Even in letting Loki and Sylvie decide the fate of the multiverse, he manipulates the outcome all the same. Loki director Kate Herron has cited David Fincher’s Se7en as a source of inspiration for Kang, and the comparisons between him and Kevin Spacey’s John Doe are obvious in the way each pushes others to kill them in order to complete a sinister plot. “Sylvie! You think you can trust this guy?” Kang asks before she and Loki even turn on each other. “Do you think you’re even capable of trusting anyone at all?”

Despite not knowing the outcome of his meeting with Sylvie and Loki, Kang helps guide them to his demise without really indicating his preference one way or the other. He displays the ambivalence of a man who has no fear of death after living countless lifetimes. “What’s the worst that can happen?” Kang asks. “You either take over and my life’s work continues, or you plunge a blade into my chest and an infinite amount of me start another multiversal war, and I just end up right back here anyways. Reincarnation, baby.” And though Kang gives Loki and Sylvie the chance to take his seat as the keeper of the multiverse, he knows who they are, and he knows what they’ll ultimately decide to do. He says that he wants to keep his dangerous variants at bay—that he’s a benign villain—but at least some part of him must want them to be unleashed.
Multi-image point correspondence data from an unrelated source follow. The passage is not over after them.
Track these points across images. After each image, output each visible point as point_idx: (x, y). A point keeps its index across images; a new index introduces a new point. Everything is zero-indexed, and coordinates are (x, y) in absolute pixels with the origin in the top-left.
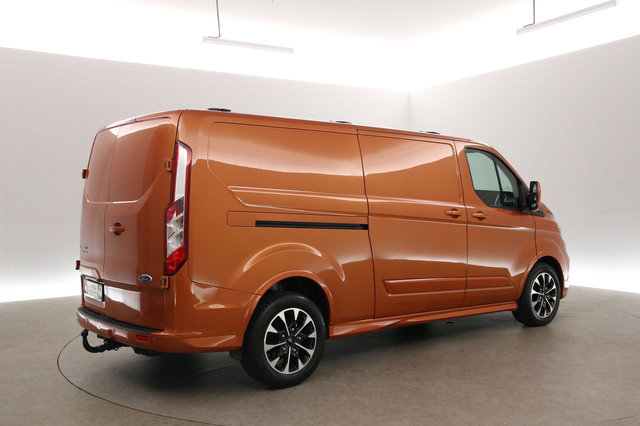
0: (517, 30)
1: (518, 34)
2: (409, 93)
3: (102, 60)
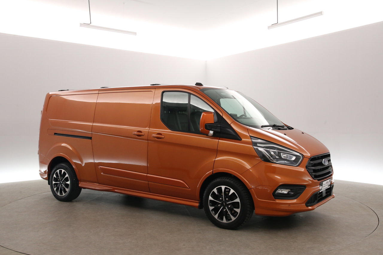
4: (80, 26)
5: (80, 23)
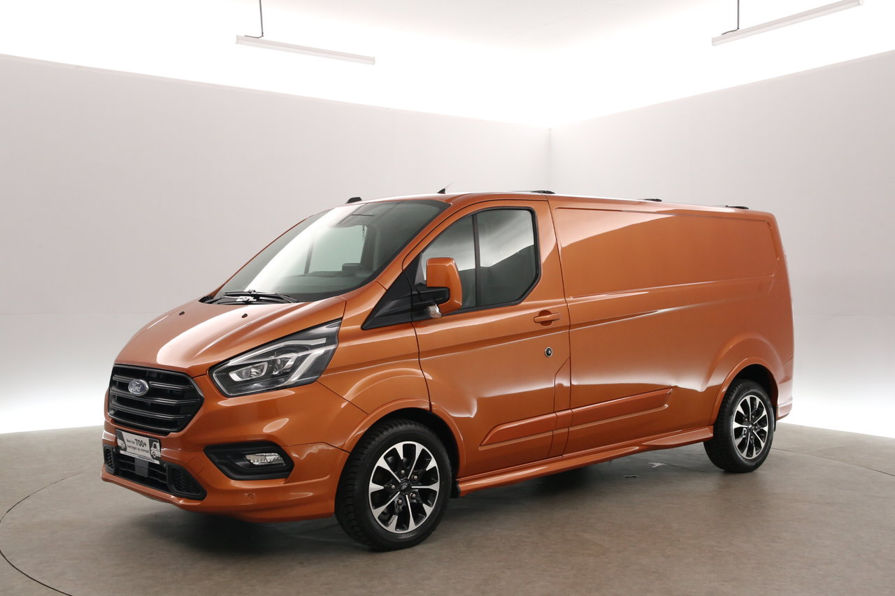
3: (77, 67)
4: (237, 43)
5: (237, 36)
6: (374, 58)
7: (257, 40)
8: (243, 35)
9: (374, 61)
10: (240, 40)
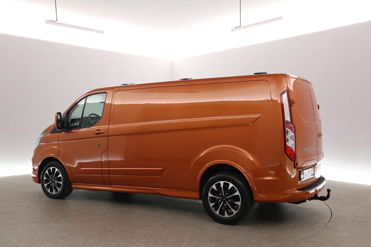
0: (232, 29)
1: (232, 32)
2: (172, 61)
6: (103, 31)
7: (54, 22)
8: (49, 20)
9: (103, 32)
10: (47, 22)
When Sylvie finally stabs Kang, he dies with a smile and a wink, knowing that he’ll inevitably find himself back in the same place eventually. But just as Loki feared and as He Who Remains foretold, Sylvie has unleashed an even greater threat—a multiverse of Kangs now free to try to conquer other realities.

Season 2 and the Future of the MCU

Out of the three MCU TV shows to hit Disney+ to date, Loki is the first series not to end its first season with its hero riding off into the sunset, their story neatly wrapped up. Separating Loki from its streaming predecessors even further still, it’s also the first show to leave no doubt about its future; in the finale’s brief post-credits scene, a stamp leaves a definitive message for the audience: “Loki will return in Season 2.”
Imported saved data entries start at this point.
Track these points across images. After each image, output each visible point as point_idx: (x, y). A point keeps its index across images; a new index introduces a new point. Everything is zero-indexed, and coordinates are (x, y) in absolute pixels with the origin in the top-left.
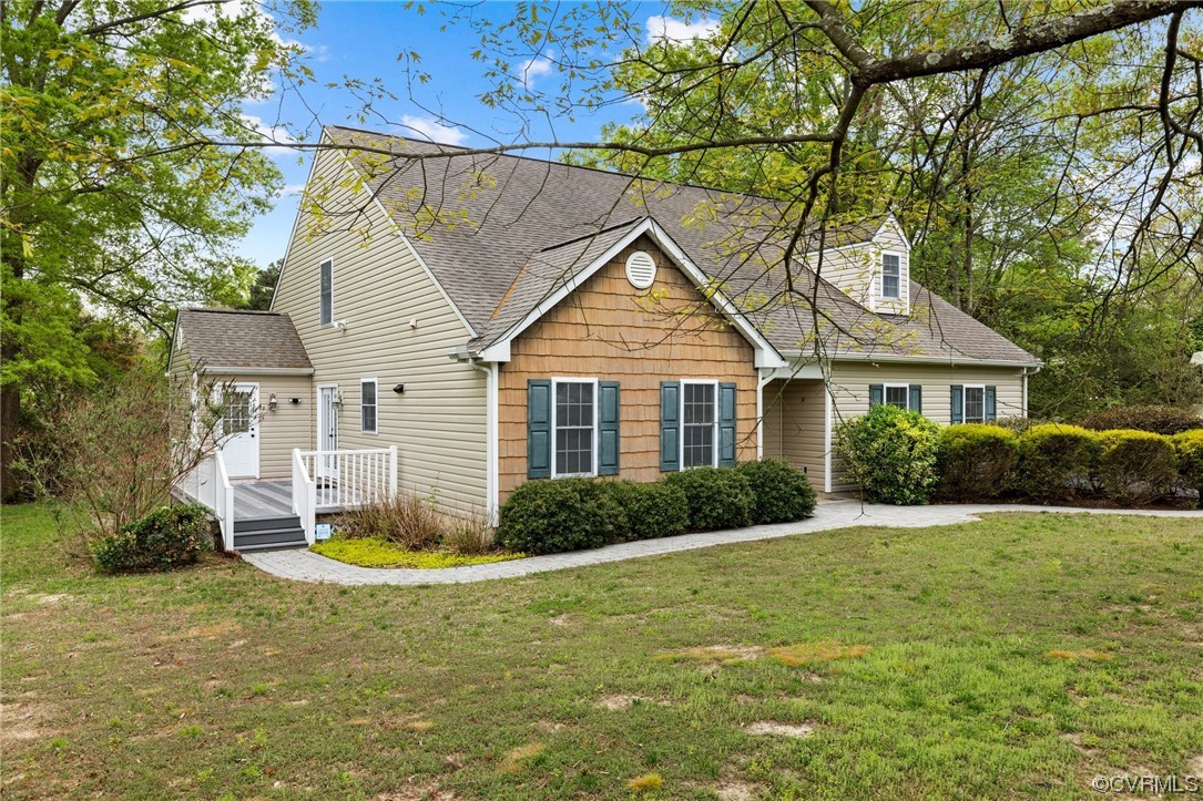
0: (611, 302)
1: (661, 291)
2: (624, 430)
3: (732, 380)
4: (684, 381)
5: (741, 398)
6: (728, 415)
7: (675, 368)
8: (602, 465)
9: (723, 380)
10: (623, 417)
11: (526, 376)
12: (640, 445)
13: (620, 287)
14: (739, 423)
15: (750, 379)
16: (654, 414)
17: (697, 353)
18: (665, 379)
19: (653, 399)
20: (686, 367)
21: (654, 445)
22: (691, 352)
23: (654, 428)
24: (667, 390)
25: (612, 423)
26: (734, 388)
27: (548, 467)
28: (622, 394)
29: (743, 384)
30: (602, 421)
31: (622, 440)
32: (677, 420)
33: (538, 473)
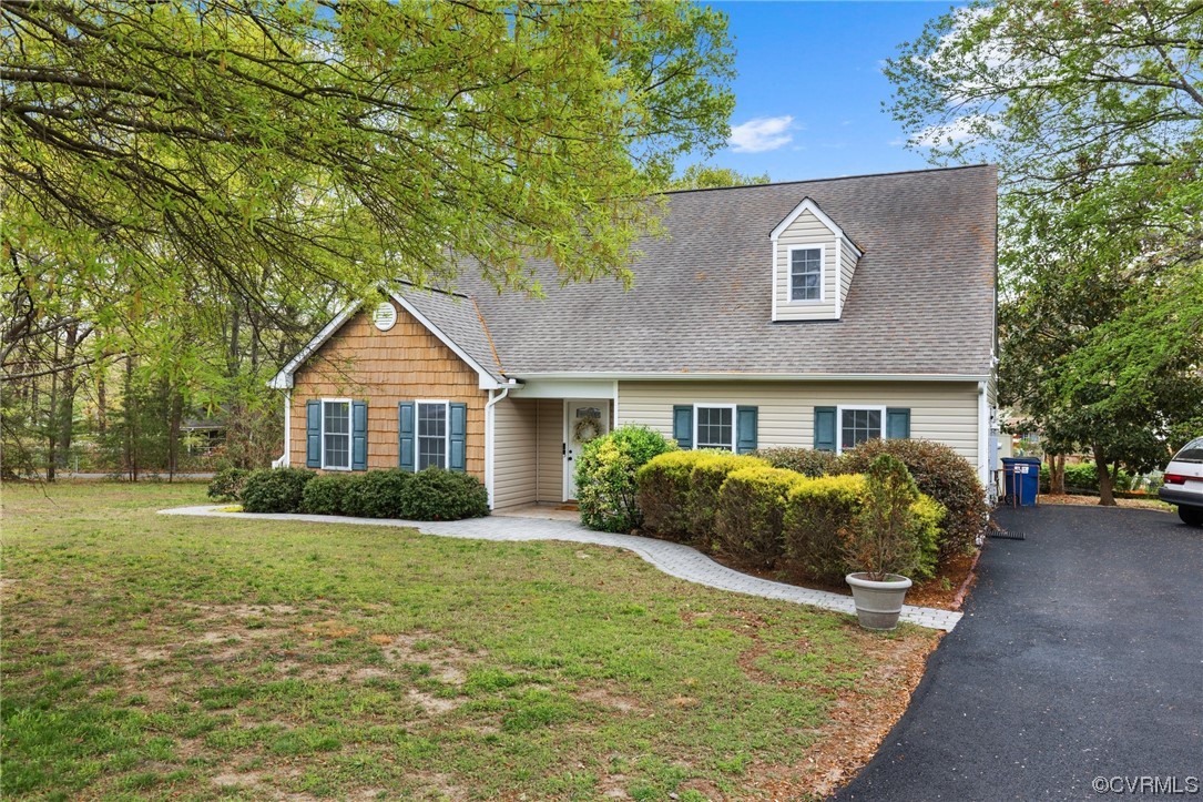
0: (363, 343)
1: (400, 330)
2: (372, 438)
3: (465, 400)
4: (418, 401)
5: (472, 416)
6: (457, 429)
7: (410, 391)
8: (354, 462)
9: (454, 400)
10: (371, 426)
11: (307, 398)
12: (384, 449)
13: (367, 331)
14: (469, 437)
15: (481, 399)
16: (394, 426)
17: (431, 378)
18: (403, 400)
19: (393, 415)
20: (420, 390)
21: (395, 452)
22: (424, 378)
23: (393, 438)
24: (405, 410)
25: (363, 431)
26: (465, 408)
27: (319, 460)
28: (370, 410)
29: (473, 404)
30: (354, 430)
31: (370, 445)
32: (412, 432)
33: (312, 464)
But beyond this glorious news remains the fact that Loki just completely shook up the rest of the MCU. As head writer Michael Waldron recently told, the Loki team was well aware that the series would play a larger narrative role. “We knew that we wanted this show to be huge, and we wanted it to really end with a bang and have a huge impact on the MCU moving forward,” Waldron said. “Knowing that Kang was probably going to be the next big cross-movie villain, and because he is a time-traveling, multiversal adversary, it just always made so much sense. I came up with that big multiversal war mythology and pitched it out in the room one day to our producers. And they said, ‘Yeah, let’s go for it.’ We knew we were going to end up meeting the man behind the curtain. And then it was just on us to make sure that that meeting really delivered.”
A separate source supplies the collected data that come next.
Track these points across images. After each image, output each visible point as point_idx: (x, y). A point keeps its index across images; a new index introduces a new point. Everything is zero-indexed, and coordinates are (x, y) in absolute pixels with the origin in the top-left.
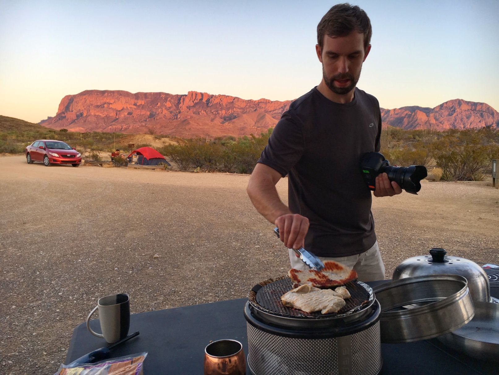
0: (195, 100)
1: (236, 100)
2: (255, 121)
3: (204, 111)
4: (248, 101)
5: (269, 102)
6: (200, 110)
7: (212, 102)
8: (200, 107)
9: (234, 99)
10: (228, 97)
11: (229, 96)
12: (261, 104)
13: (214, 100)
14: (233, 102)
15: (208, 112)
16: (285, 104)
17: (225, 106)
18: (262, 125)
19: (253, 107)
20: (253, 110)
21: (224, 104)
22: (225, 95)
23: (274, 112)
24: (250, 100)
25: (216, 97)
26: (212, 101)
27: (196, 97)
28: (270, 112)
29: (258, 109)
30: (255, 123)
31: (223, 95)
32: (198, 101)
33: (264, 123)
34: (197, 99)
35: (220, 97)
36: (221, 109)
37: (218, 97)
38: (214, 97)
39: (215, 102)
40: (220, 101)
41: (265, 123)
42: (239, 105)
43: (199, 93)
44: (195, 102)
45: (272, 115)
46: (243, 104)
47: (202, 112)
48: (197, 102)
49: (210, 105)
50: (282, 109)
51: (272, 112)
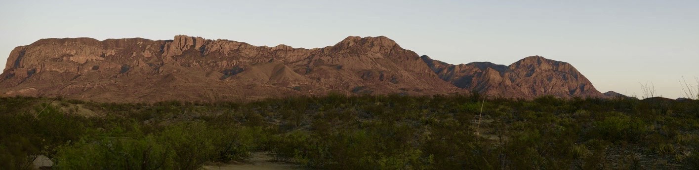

In addition to Kang’s likely return for Loki’s second season, where Ravonna Renslayer will surely cross paths with him, Majors is already set to reprise his role as the main villain in 2023’s Ant-Man and the Wasp: Quantumania. But the destruction of the Sacred Timeline also paves the way for other films and TV shows to dive into this strange new terrority of the multiverse as well. Without any clear division between timelines and realities any more, it now makes sense how Tom Holland’s Peter Parker will cross paths with Tobey Maguire and Andrew Garfield’s Spider-Man variants in the upcoming Spider-Man: No Way Home (assuming that the rumors are true). And in addition to the Scarlet Witch realizing her own reality-bending potential, the Sorcerer Supreme has his work cut out for him in Doctor Strange in the Multiverse of Madness.

Not to be buried beneath Kang’s entrance is the confirmation that Tom Hiddleston’s Loki will live on in the MCU, as the God of Mischief simply cannot be killed. Beyond Loki’s unfinished business with Kang, the newly conquered TVA, and his beloved Sylvie, Hiddleston is also reportedly set to return in Doctor Strange 2, with the multiversal war already started. With more time to spend in the strange, wonderful world (er, multiverse) that Loki built across its first six episodes, Hiddleston will have the chance to continue to shine in the spotlight. Hopefully, Loki will reunite with Kid Loki and Alligator Loki somewhere along the way.